The commissioner highlighted several barriers to innovation, including Europe's "fragmented venture capital market and risk-averse public procurement policies", as well as intense competition for talent from Asia and Silicon Valley.
"My bottom line is this: we have to create a situation where 'entrepreneur' is not a word from another planet. Where kids actually aspire to become an entrepreneur," she said.
"So commissioner Máire Geoghegan-Quinn and I have set the objective of removing these barriers. We want to build up the environment for innovation and entrepreneurship."
Around €2bn of the €10bn EU budget for research, development and innovation currently goes to ICT-related work, according to Kroes.
Future moves to foster talent and innovation in the industry will focus on making it easier to operate across the single market by reducing fragmentation in copyright and cross-border licensing, telecoms and e-commerce, she explained.
"We are also working on making it easier for people like you to recruit the talent you need, and to make it easier and quicker to access funding and identify partnerships by making our public-private partnerships more accessible with 'lighter and faster' funding access," said Kroes.

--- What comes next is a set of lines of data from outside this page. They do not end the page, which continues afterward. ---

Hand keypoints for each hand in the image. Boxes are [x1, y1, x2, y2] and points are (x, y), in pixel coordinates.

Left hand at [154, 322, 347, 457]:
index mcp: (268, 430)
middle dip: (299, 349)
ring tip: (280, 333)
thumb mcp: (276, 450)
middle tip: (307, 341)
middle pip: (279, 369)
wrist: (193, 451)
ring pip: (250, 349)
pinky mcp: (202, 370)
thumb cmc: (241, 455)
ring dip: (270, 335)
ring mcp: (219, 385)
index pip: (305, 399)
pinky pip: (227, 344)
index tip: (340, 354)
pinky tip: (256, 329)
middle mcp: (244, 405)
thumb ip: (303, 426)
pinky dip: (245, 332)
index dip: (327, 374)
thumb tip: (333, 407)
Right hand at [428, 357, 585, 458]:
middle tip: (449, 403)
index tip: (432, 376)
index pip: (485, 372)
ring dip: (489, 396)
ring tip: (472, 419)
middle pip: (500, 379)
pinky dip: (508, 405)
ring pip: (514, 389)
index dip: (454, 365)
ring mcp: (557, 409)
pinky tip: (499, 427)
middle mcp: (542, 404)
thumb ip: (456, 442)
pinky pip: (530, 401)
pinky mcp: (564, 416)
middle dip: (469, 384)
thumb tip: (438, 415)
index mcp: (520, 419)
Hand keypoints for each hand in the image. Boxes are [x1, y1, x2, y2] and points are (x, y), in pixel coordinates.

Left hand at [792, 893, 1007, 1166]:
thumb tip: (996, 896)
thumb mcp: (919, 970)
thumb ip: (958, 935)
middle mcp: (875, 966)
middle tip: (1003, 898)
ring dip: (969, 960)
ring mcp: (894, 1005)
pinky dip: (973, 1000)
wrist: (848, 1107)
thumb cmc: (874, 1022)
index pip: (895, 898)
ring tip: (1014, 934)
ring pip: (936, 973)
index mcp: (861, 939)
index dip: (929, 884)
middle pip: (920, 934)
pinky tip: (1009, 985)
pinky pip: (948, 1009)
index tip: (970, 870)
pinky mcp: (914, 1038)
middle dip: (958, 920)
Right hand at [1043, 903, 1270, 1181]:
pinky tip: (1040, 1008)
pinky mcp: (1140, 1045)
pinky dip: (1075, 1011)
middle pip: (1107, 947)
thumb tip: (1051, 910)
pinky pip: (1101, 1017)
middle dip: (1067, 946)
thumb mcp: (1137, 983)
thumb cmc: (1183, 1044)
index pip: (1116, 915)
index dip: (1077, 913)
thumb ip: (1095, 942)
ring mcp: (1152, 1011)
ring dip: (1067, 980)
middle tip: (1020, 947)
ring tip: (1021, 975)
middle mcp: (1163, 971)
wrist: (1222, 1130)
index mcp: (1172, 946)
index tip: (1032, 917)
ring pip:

"We also want to ensure that the public sector organisations of member states perform a first-buyer function for innovative products and services. By adding this link of pre-commercial procurement to Europe's innovation chain we think we can build up many new markets."
Kroes has already been very vocal in her aspirations for the Digital Agenda, and is an outspoken critic of the fragmented and anti-competitive business landscape in the region that creates significant barriers in industries such as e-commerce and telecoms.
The commissioner has called for greater R&D investment from the public and private sectors, and tried to stimulate a consensus on a single EU patent, which could encourage greater IT investment.
One project of which Kroes would no doubt approve is TechHub, a new workspace and entrepreneur centre which launched yesterday in London.
The Google-backed venture aims to provide tech startups with an "affordable, buzzing and creative working environment", and could be the template for future sites around the UK and Europe, according to co-founder Elizabeth Varley.